Ramen Tasting, Kendama Play and a Cosplay Contest can only mean one thing: it is Japan Week at Seton Hall.
Japan Week features a series of events that will showcase Japanese culture, fashion, cinema, cuisine and language, from April 9 to April 13.
This celebration is meant to coincide with the emergence of Japanese Cherry Blossoms. Events include a movie night, virtual tour of Kyoto, a former capital of Japan, and a karaoke night.
Japan Week aims to give students and communities the opportunity to obtain a better understanding of Japanese culture and demonstrate the University’s commitment to building bridges between cultures and bringing together people of different customs, religions and ethnic backgrounds. Japan Week seeks to continue to promote diversity and unity and hopes that participants will become leaders in a flourishing dialogue between Japan and the United States and will work towards building a more peaceful global community.

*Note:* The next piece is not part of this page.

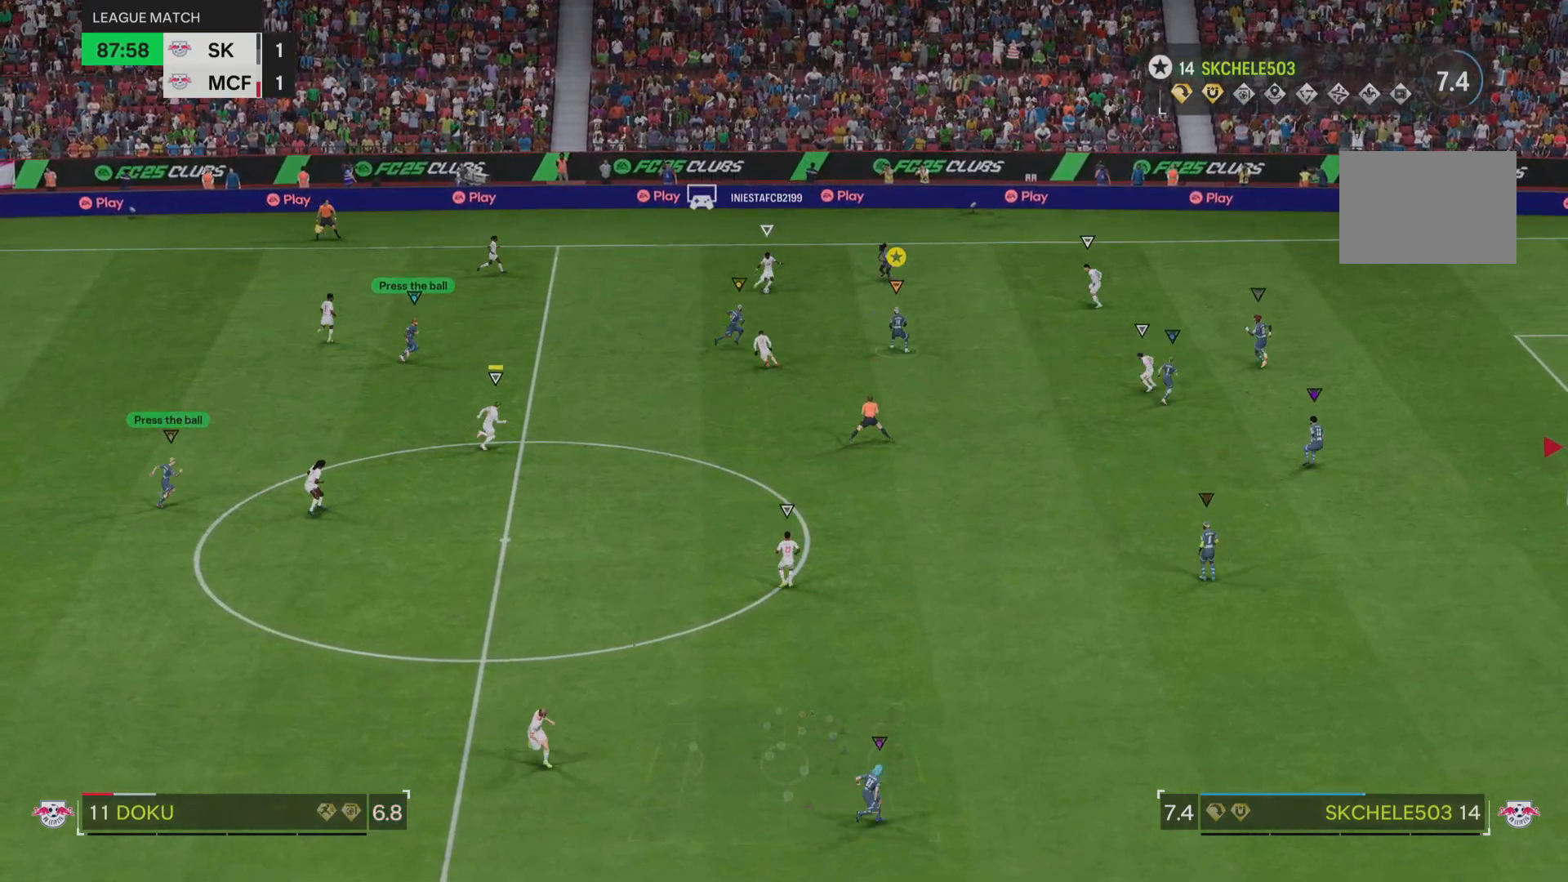
{"buttons": [], "left_stick": "down", "right_stick": "center", "events": [[400, "left_stick", "down"], [500, "L2", "up"]]}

This year’s Japan Week program was planned and will be hosted by the Department of Languages, Literatures and Cultures, chaired by Shigeru Osuka, professor of Asian Studies. Starting preparations in January, Osuka began working with the Japan Week committee and students for ideas and planning.
“We looked at current society and related it to the topic in Japan,” Osuka said. “It is very important to integrate between academic curriculum and cultural events to understand forging society. Therefore, the department is providing an opportunity our students to participate first-hand experiences in different cultural events.”
Though Japan Week has been at Seton Hall for 21 years, each year aims to differ from past celebrations.
This year, history professor Anne Giblin Gedacht organized the event on ramen noodles. Professor Kyoko Takamatsu from the Japanese Program organized the tour of Kyoto, games of Karuta, a traditional card game, and an opportunity for participants to make their own Japanese-style parfait.
Despite these new additions, Japan Week continue to have its popular programs like the Cosplay Contest, Japanese Language and Digital Storytelling Awards Ceremony and the Annual Graduate Student and Scholar-Teacher Symposium on Japanese Studies.
Adeline Fagel, a senior Asian studies major, has had an active role in the planning process.
“As Secretary of the Asian Cultural Association (ACA), I’ve attended E-board meetings to come up with the ACA sponsored events this year, which are the Kendama Play & Experience and Karaoke Night events,” Fagel said. “With the other E-board members, we discussed logistics and our financial budget for the materials, refreshments and prizes.”
Alecia Mobley, a senior broadcasting and visual media major, expressed her interest in this year’s Japan Week.
“I am excited for to the SHU Cosplay Contest. I can’t wait to see everyone’s costumes,” Mobley said. “I really appreciate Japan Week’s efforts to expose SHU students to different aspects of Japanese culture.”
All nine events are open to the public and free of charge.